Mets fans are turning into Yankees fans quicker than gas prices have gone up.
- Voices Heard

- Apr 16
- 2 min read

Mets fans are now buying Yankees merch!

The Mets have now dropped eight straight, falling to 7-12 after Wednesday’s 8-2 loss to the Dodgers, and in Queens that kind of skid does not feel like a slump anymore. It feels like a metaphor. Ever since… “the hug.”
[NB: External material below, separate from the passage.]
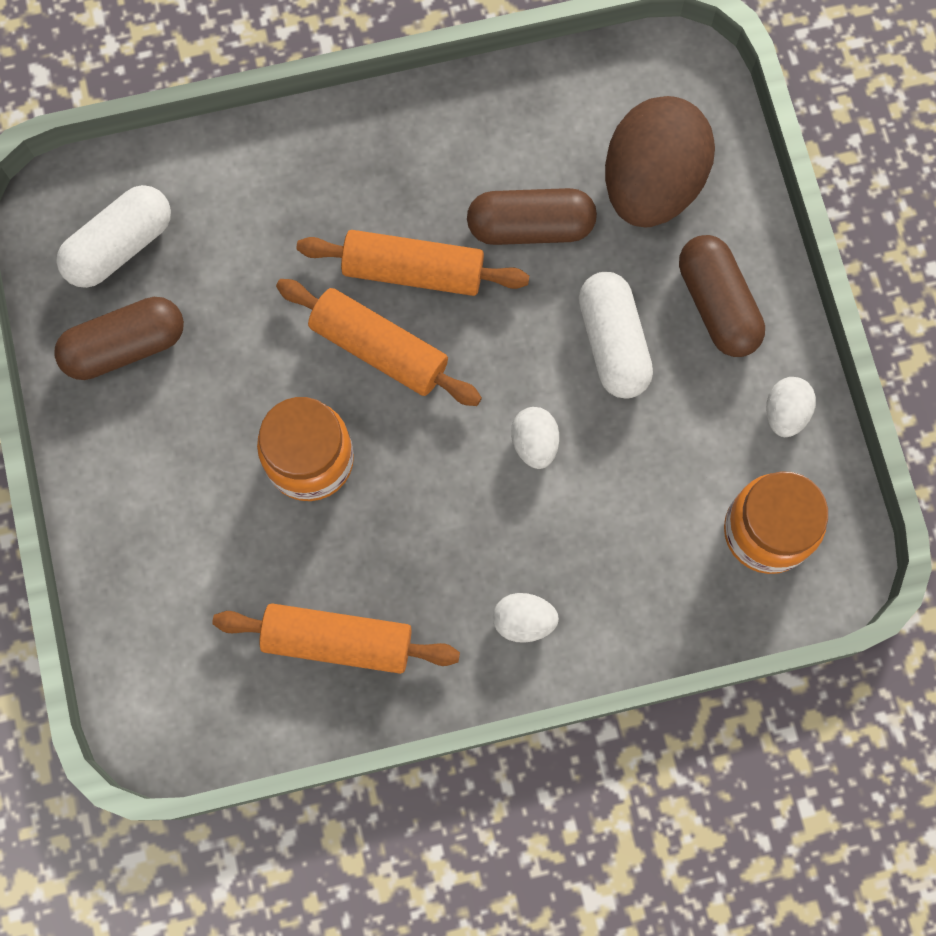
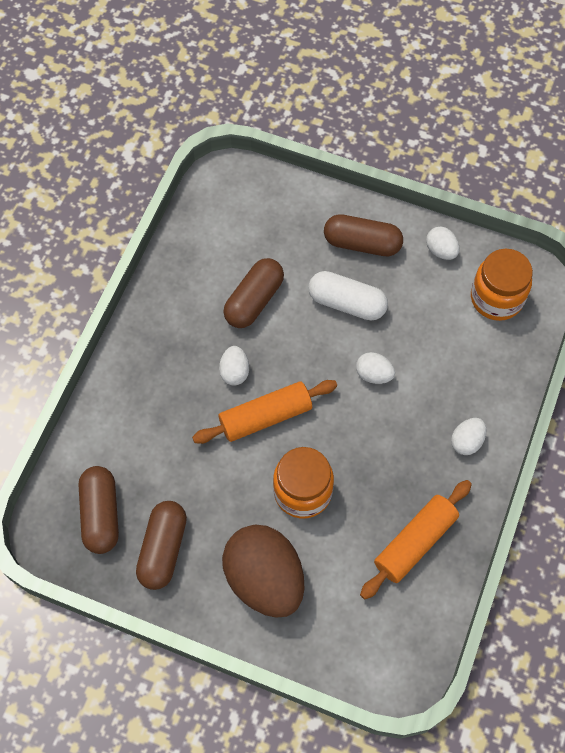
camera: 55 degrees left, 10 degrees down
white capsule [56,185,171,288] -> brown capsule [79,466,119,554]
orange rolling pin [297,230,529,296] -> white egg [219,346,249,385]
brown egg [605,96,715,227] -> brown egg moved to [222,525,304,618]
Fans online have jokingly connected the spiral to the moment Mr. and Mrs. Met were seen greeting and hugging Mayor Zohran Mamdani. No, the mascots did not curse the lineup. But the timing has become irresistible because it captures what Mets fans fear most: that this franchise is always ready for a photo op, a political handshake, or a branding moment, just not the daily grind of building a ruthless winner.
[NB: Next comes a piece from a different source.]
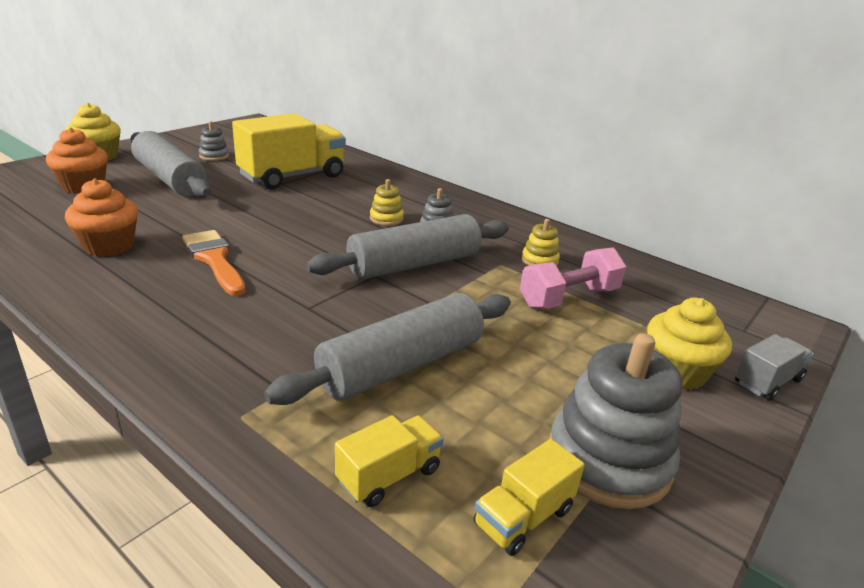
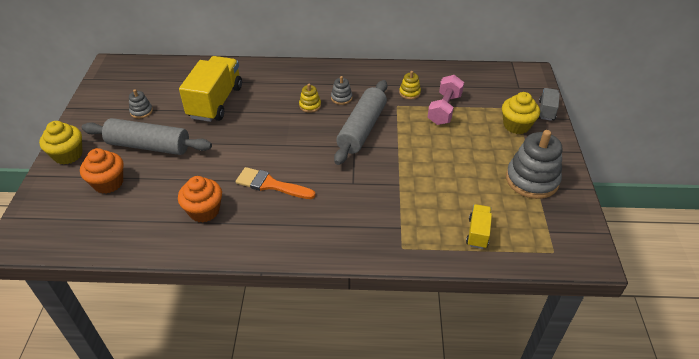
camera: 35 degrees left, 15 degrees up
grey rolling pin [264,293,511,405] -> none
yellow truck [473,439,585,556] -> none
That anxiety is not coming from nowhere. Owner Steve Cohen is publicly tied to the massive Metropolitan Park project next to Citi Field, a proposed casino and entertainment complex backed with Hard Rock near the ballpark. It is one of the most ambitious real-estate plays in New York, and it has increasingly become part of the public identity around Mets ownership.
Meanwhile, the baseball product looks lifeless. The Mets entered Thursday with a minus-14 run differential and a 2-8 record over their last 10 games. Cohen told fans to “stay the course” after the streak hit seven, but that is exactly the kind of language that sounds better in a development presentation than in a clubhouse buried in the standings in mid-April.
That is why this losing streak feels bigger than eight games. It feeds the suspicion that the real priority is the buildout, the casino, the surrounding empire — not the bleeding, demanding, impossible-to-fake relationship with the fan base. Yankees fans buy certainty. Mets fans buy hope. Right now, even hope looks rezoned.